病的嘘の症状と傾向

病的嘘とは何か

病的嘘(パソロジカル・ライ)は、明確な目的や利益が見当たらないにもかかわらず、過度に、複雑に、長期間にわたって嘘をつく行動です。米国精神医学・法学会誌によれば、精神疾患やてんかんなどの明確な診断がなくても、人生のさまざまな場面で嘘が続くと定義されています。

このような行動は人間関係に深刻な影響を与えるだけでなく、法廷における信用性や責任能力の問題を提起します。たとえば、病的嘘をつく人物(パソロジカル・ライアー)は証人として信頼できるのでしょうか。

嘘をつく裁判官の事例

2001年、カリフォルニア州の裁判官が学歴や経歴などを虚偽報告し、他の裁判官や弁護士、報道関係者にまで嘘をついたとして職務から除免されました。精神科医が専門家証言で「パソロジカル・ファンタスティカ(虚構的語り)」と診断し、嘘は治療可能であると述べましたが、裁判官としての適性を失うほどではないと結論付けました。

病的嘘の原因は?

現時点で確固たる原因は不明ですが、現実と空想が混同する過程が関与していると考えられています。嘘をつく人の頭の中では、現実と幻想の二つの「生活像」が同時に存在し、幻想的な方が望ましいものとして支配します。

精神科医は、パソロジカル・ライアーが自らの架空の現実を演じることで自己満足を得ていると指摘します。一方で、日常生活では比較的正常な判断力を保っているケースも多く、嘘が間違っていると自覚しているかどうかは個人差があります。

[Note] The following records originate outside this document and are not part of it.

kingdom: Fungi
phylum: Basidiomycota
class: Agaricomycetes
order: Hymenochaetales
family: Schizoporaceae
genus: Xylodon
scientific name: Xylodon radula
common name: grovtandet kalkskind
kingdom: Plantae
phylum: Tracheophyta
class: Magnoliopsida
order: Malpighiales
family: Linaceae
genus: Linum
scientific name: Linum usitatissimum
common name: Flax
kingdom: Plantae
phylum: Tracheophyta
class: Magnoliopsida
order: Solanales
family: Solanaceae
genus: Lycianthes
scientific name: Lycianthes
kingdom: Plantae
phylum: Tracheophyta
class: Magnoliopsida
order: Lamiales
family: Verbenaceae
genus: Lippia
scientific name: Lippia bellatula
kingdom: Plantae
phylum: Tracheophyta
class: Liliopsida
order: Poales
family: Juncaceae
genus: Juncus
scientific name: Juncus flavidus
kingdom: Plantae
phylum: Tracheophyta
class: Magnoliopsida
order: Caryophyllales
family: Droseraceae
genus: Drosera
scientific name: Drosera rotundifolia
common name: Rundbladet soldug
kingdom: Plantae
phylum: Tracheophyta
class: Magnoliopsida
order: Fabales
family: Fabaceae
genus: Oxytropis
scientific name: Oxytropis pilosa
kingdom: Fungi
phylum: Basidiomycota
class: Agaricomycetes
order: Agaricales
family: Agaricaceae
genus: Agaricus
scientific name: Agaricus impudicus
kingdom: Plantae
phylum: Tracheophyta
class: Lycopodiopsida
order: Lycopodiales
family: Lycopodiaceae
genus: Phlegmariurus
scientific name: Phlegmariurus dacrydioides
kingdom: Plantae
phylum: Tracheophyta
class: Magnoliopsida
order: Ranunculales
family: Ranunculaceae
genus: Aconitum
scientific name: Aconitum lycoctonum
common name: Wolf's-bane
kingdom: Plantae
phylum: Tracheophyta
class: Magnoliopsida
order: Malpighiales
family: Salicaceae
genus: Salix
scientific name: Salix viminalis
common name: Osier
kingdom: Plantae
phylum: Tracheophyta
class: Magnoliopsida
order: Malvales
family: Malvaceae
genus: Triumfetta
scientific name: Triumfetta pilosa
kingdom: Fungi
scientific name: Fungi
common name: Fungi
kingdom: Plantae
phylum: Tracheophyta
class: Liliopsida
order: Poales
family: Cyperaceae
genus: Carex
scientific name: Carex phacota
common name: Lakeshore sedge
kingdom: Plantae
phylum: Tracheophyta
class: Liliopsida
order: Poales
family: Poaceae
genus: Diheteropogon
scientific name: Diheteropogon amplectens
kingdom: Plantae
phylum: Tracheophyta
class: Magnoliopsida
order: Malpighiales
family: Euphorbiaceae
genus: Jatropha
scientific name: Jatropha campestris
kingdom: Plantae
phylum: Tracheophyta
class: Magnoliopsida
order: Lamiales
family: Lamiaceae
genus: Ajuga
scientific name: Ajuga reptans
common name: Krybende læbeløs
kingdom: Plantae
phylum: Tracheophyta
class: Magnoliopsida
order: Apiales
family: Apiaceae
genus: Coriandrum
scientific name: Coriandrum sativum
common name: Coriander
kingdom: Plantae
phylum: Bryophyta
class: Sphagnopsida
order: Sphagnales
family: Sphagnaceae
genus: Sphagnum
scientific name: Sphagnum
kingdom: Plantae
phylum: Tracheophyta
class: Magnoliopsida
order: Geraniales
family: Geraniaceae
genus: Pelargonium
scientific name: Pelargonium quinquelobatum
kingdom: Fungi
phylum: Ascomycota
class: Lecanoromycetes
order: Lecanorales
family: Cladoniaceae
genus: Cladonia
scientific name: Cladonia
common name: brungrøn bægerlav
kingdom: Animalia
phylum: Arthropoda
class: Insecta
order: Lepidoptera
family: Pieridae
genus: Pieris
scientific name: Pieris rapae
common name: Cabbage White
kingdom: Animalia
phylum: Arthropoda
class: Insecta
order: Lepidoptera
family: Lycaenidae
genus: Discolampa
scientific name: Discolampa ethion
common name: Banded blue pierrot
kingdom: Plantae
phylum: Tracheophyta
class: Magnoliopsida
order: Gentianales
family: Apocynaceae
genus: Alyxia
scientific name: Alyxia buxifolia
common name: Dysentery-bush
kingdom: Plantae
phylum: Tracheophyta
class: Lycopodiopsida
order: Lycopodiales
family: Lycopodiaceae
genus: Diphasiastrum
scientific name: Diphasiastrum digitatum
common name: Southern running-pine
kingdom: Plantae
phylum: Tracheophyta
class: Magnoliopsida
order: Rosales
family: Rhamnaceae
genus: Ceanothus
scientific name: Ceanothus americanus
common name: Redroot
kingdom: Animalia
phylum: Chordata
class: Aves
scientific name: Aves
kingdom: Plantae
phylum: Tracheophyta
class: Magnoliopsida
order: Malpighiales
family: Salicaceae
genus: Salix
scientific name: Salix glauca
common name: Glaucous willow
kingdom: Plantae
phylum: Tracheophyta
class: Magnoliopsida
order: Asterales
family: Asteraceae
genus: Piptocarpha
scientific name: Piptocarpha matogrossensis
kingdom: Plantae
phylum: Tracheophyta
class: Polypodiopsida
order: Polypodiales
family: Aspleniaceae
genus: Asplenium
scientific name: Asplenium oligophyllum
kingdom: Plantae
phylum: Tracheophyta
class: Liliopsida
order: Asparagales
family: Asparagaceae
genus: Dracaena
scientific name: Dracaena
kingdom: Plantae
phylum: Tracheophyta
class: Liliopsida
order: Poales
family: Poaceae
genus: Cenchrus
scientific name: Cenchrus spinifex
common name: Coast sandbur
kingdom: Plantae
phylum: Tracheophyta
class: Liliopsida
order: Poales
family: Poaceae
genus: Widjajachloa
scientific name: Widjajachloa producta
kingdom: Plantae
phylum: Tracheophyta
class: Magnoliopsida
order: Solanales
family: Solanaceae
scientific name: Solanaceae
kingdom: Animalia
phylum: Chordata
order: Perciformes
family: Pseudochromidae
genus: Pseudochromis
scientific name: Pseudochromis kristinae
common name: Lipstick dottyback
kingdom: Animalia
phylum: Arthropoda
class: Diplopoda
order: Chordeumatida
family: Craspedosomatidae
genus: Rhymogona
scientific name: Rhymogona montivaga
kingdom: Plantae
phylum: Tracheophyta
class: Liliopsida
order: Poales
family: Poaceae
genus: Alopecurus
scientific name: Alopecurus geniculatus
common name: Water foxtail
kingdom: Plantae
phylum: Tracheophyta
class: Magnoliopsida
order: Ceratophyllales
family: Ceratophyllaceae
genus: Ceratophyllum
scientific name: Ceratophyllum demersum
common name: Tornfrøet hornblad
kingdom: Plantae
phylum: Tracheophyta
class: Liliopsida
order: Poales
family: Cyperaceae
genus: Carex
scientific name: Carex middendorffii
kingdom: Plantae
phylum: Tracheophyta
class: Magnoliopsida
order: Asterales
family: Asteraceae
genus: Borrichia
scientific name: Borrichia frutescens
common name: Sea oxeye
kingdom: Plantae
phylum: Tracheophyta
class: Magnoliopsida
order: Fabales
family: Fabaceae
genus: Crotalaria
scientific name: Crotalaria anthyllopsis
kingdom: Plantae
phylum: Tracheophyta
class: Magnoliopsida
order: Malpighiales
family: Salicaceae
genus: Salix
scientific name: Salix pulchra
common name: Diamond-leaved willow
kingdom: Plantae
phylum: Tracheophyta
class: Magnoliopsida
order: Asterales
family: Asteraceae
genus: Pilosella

子どもは現実から逃れる手段として空想を用いますが、これが成人まで続くと「子どもの段階で自我が停止した」状態とみなされることがあります。専門家の見解は、現実感覚の障害と意図的な嘘のどちらか、あるいは両方が関与していると分かれています。

類似症状と比較

病的嘘は他の精神疾患と混同されやすいです。たとえば、偽装症(ミリング)は金銭や薬物、労働回避を目的に偽の身体・精神症状を示します。記憶の欠損を埋めるために虚偽のエピソードを作り出す「コンファビュレーション」も似た現象です。

虚構性障害は病気であることを演じるために症状を作り出すのに対し、病的嘘は病気になりたがらない点が異なります。境界性パーソナリティ障害の患者は自己概念が不安定で、現実からの切り離しが嘘につながることがあります。

反社会性パーソナリティ障害は権力や利益のために嘘をつき、演技性パーソナリティは注目を集めるために現実を誇張します。自己愛性パーソナリティは自己承認を得るために過大な虚偽を語ります。

治療と予後

病的嘘に対する心理療法の有効性はまだ確立されていませんが、パソロジカル・ファンタスティカの約40%が中枢神経系の異常歴を持つことが報告されています。このようなケースでは薬物療法や他の介入が検討されることがあります。